It’s the same with human beginnings too. We were once babies, children, teenagers before we got to adulthood. Not saying we are scary (some definitely are!)

I’ve recently been given more responsibility at work, when I say responsibility I mean I’ve been given another department to look after which is great because it means they must like me enough and trust me enough to do this.

Taking on new bits on top of current stuff slowly and doing more. I really do feel like I’m bettering myself if that’s a thing. For awhile I’ve been thinking “oh I’m not valued enough here” or “I work hardย and no-one notices” or “I’m being taken for a mug here”

Which is a normal thing to feel after you’ve been in the same job for a few years and I was starting to look elsewhere when this opportunity lands on my lap.

I’ll be even busier than usual and hopefully will be valued a bit more.

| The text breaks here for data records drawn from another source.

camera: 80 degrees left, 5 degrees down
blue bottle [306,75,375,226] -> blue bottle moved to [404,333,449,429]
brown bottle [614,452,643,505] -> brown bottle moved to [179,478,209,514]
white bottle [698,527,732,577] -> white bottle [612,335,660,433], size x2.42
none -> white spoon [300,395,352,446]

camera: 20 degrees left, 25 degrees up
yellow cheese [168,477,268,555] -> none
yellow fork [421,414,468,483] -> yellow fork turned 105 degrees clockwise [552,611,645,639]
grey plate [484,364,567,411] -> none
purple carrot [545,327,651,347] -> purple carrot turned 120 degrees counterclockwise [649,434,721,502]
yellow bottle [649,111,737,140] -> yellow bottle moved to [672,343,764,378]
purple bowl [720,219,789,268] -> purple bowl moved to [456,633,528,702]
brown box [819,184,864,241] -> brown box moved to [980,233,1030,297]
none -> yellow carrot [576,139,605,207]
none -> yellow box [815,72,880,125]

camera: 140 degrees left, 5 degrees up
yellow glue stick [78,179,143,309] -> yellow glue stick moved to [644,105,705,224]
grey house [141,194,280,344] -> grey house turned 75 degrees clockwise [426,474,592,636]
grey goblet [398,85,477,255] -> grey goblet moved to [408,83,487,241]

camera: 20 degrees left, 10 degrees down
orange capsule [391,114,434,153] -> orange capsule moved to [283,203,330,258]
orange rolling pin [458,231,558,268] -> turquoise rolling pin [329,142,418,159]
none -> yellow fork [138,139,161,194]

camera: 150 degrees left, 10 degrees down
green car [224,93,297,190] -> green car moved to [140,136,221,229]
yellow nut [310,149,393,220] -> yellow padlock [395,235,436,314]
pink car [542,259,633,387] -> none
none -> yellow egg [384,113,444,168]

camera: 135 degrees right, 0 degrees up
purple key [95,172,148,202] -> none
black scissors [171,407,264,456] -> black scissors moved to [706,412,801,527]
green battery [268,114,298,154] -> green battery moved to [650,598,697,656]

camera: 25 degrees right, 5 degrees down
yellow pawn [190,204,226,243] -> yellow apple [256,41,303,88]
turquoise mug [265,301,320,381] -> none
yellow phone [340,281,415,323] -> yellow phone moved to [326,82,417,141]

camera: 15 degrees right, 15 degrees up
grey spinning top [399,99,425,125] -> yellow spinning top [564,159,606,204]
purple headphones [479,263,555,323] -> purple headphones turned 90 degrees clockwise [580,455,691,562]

I may be young but I’m not an idiot. There are definitely a few people at my work who because they’re older, think they know better than me. Ageist grannies.

I’m not saying I know everything because I definitely don’t and I still have lots to learn but some of the stuff I do actually know. My manager told me in my last review that I should stand up for myself if I think I’m right but it’s sods law the one time you do it and you’re actually wrong… that worries me.

But yeah, work is getting a bit better at the moment. I’m not hanging around with some of the people who use to bring me down. I’m feeling a lot happier but also tired. You never really notice how tiring learning and concentrating can actually be!